Now, if you think it's OK to take drugs, you may have conflicting feelings on
drug dealers, you'd probably want drug dealers to be fair and honest and get
their supply ethically (as ethical as possible). So you wouldn't have a
problem with regulated drug dealers and other people buying and using drugs.

If you're a drug user and another drug user asks if you know someone that
sells weed, you'd probably point them in the right direction. If you trusted
this person and they passed $10 to you to pick up $10 of weed from this person
you know. You'd probably agree, since you smoke weed, they smoke weed, you've
bought from this person before for personal use. So you're acting like a
middle man (Like many in this story). Then, upon given the weed, you are now
classed as a drug dealer. Even though this person could have gone to the
source themselves and cut you out. Although where is the line stop on who is a
middle man? If I'm making no profit, would I really be a drug dealer or just a
middle man? What about when the undercover let's a kid keep the change, is he
then a drug dealer, since he made a profit. Well technically they're all drug
dealers [sic], but where do you draw the line?

The kid in this article was arrested because he sold drugs to an undercover
cop. Well, technically he took $20, bought a small amount of weed, then gave
it to the undercover. Technically it's drug dealing.
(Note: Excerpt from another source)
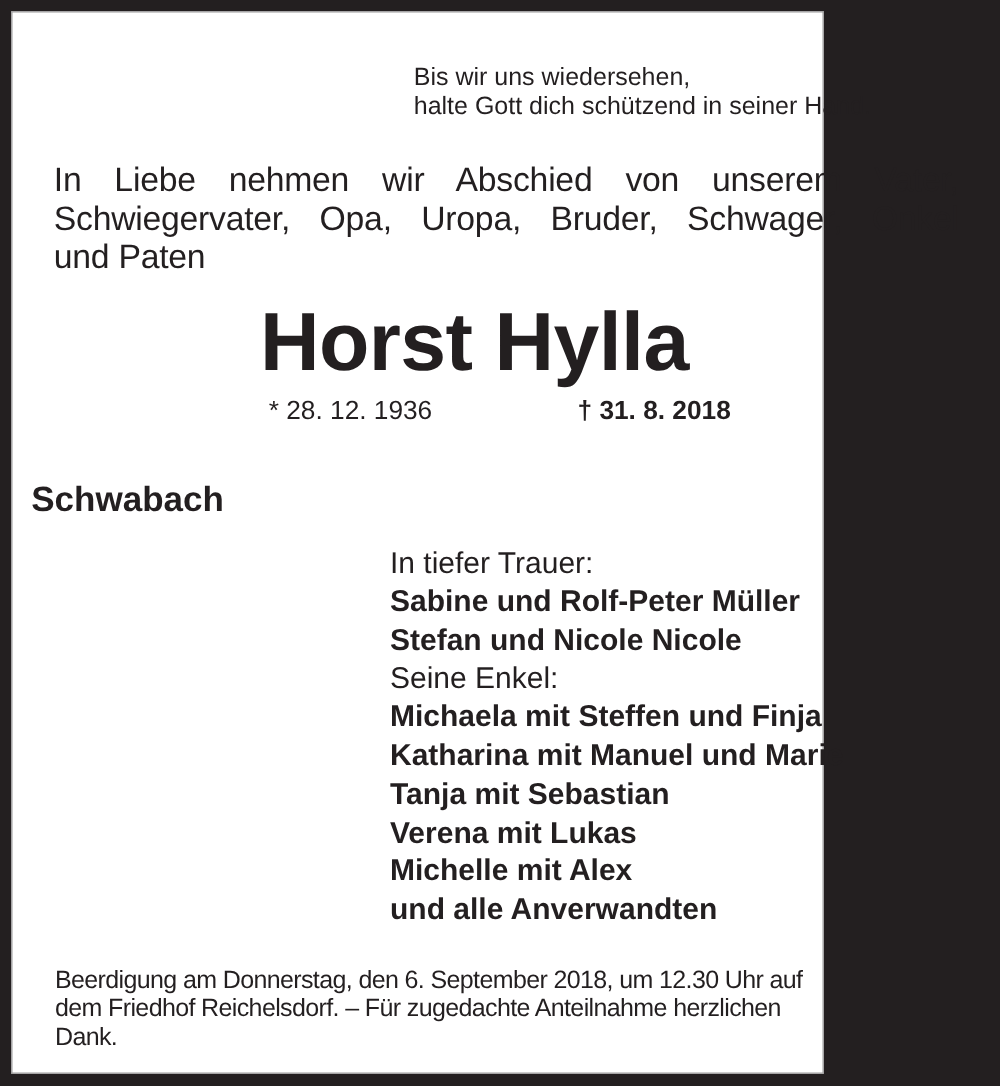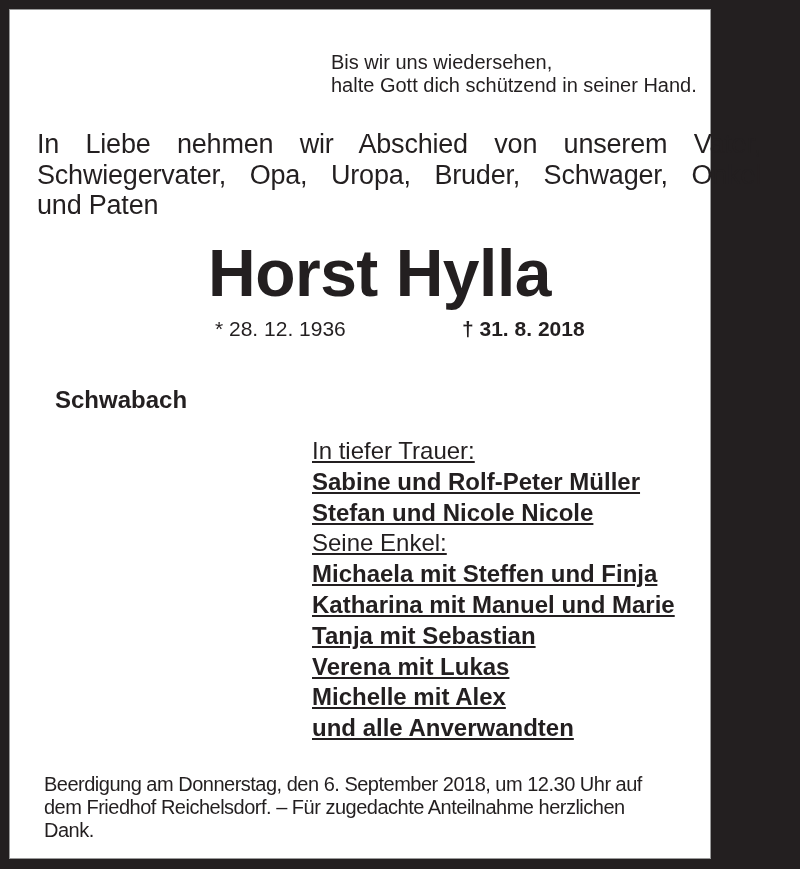"Bis wir uns wiedersehen," .sheet { width: 702px -> 650px }
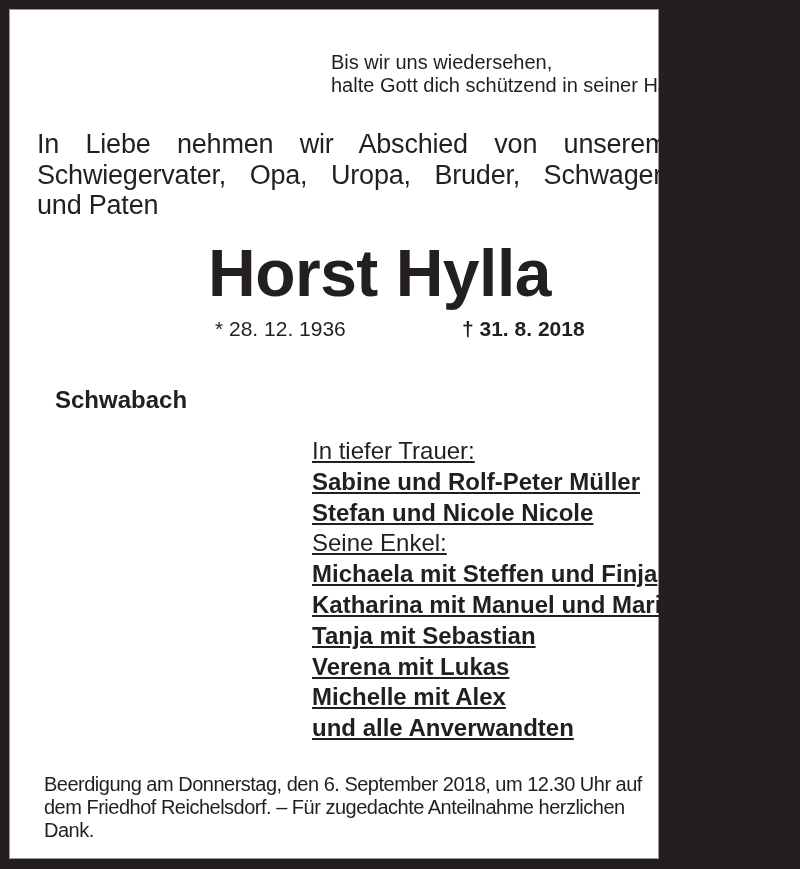"In Liebe nehmen wir Abschied" .intro { left: 28px -> 34px }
Most people seemed
outraged by this, rightfully so, as it seemed the cop pressured him to get him
drugs (kind of seems like entrapment?). Is this kid wasn't autistic would
people be so outraged? What about if it was 1oz of weed that he was the middle
man to? The problem with things like this is that there is a law that defines
the lines that you may, or may not cross. So until laws are reformed that
makes it not criminal to sell drugs, we won't get problems like this. But a
massive reform like that would have many repercussions. So why not just make
it not criminal to sell under $20 worth of weed. But does that make a
difference? Since it's still being sold but on a smaller scale.

So, what I'm trying to say is, all the laws surrounding prohibition of drugs
are stupid and when you have thousands of people involved in regulating the
laws, it doesn't work out. The police officers in this case are only
interested in the arrest numbers, so they can get more funding, so who's fault
is that? Kids getting expelled for 'drug dealing', who's fault is that? The
definition of 'drug dealer'? Who's fault is that? Illegal drugs? Who's fault
is that? Should drugs be legal?